Exposure to air pollution causes 7 million deaths worldwide every year and costs an estimated US$ 5.11 trillion in welfare losses globally. The main driver of climate change is fossil fuel combustion which is also a major contributor to air pollution.
“The International Monetary Fund… a couple of years ago estimated that polluting fuels were effectively getting a $5 trillion a year benefit– a subsidy, as they call it, because they were not having to include health damages there that the polluting fuels caused in the cost of the fuels,” said Dr Campbell-Lendrum.
“And, for comparison, they pointed out that’s approximately the same figure that all governments around the world spend on health each year, and that providing that is a break basically, is a benefit to polluting fuels. So either you need to take into account the gains in health or you need to put it into your economic equation,” he said.
In the 15 countries that emit the most greenhouse gas emissions, the health impacts of air pollution are estimated to cost more than 4 per cent of their GDP. Actions to meet the Paris goals would cost around 1 per cent of global GDP.
“The true cost of climate change is felt in our hospitals and in our lungs. The health burden of polluting energy sources is now so high, that moving to cleaner and more sustainable choices for energy supply, transport and food systems effectively pays for itself,” said Dr Maria Neira, WHO Director of Public Health, Environmental and Social Determinants of Health.

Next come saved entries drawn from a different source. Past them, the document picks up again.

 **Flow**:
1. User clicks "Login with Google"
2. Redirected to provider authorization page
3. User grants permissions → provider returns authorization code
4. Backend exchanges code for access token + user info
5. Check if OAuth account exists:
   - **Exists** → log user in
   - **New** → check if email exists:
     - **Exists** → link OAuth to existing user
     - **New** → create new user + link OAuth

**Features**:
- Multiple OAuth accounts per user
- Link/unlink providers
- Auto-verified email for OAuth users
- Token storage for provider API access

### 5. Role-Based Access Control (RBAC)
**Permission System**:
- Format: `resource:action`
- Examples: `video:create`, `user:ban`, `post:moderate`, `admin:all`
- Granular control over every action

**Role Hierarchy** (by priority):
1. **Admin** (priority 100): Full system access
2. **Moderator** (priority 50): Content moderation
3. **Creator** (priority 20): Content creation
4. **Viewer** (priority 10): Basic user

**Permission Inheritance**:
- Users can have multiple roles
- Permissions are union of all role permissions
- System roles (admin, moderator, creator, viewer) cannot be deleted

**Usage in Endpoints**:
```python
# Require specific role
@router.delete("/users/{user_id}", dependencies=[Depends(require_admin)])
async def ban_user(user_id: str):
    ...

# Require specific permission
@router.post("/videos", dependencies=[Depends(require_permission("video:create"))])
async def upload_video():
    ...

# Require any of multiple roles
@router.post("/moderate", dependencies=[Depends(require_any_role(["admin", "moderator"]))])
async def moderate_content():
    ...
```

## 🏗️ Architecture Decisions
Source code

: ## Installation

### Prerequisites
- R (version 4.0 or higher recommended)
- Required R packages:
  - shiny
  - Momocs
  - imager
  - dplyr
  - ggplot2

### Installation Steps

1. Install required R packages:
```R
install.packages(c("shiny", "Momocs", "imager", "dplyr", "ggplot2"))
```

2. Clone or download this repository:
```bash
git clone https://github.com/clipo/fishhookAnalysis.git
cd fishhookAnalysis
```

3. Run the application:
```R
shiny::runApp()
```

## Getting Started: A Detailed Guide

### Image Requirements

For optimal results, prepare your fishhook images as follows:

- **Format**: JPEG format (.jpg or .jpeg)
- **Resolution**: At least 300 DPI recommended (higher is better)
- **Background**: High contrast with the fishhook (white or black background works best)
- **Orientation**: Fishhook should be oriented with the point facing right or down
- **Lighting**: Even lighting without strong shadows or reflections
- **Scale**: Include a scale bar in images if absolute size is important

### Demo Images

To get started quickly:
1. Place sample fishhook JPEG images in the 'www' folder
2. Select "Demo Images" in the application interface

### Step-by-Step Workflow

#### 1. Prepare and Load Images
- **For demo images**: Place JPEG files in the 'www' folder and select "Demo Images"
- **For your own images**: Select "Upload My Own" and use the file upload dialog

“When health is taken into account, climate change mitigation is an opportunity, not a cost,” she said.
“The Paris Agreement is potentially the strongest health agreement of this century,” said Dr Tedros Adhanom Ghebreyesus, Director-General of WHO. “The evidence is clear that climate change is already having a serious impact on human lives and health. It threatens the basic elements we all need for good health – clean air, safe drinking water, nutritious food supply and safe shelter – and will undermine decades of progress in global health. We can’t afford to delay action any further.”
The report provides recommendations for governments on how to maximize the health benefits of tackling climate change and avoid its worst health impacts.
The WHO report is the third major publication launched in less than a fortnight that details the links between health and climate change, the future and opportunity costs to health of not taking action towards the Paris Agreement climate goals, and, conversely, the many likely benefits and positive knock-on effects of taking action.
Last week, the 2018 report of the Lancet Countdown on health and climate change and the Fourth National Climate Assessment of the United States Environmental Protection Agency detailed the many and varied ways climate change already impacts human health and the ways in which it would erode gains from progress made in public health and environment, as well as potential benefits of action.
All three make the point that switching to low-carbon energy sources would not only improve air quality but provide additional opportunities for immediate health benefits. For example, introducing active transport options such as cycling would help increase physical activity that could help prevent diseases like diabetes, cancer and heart disease.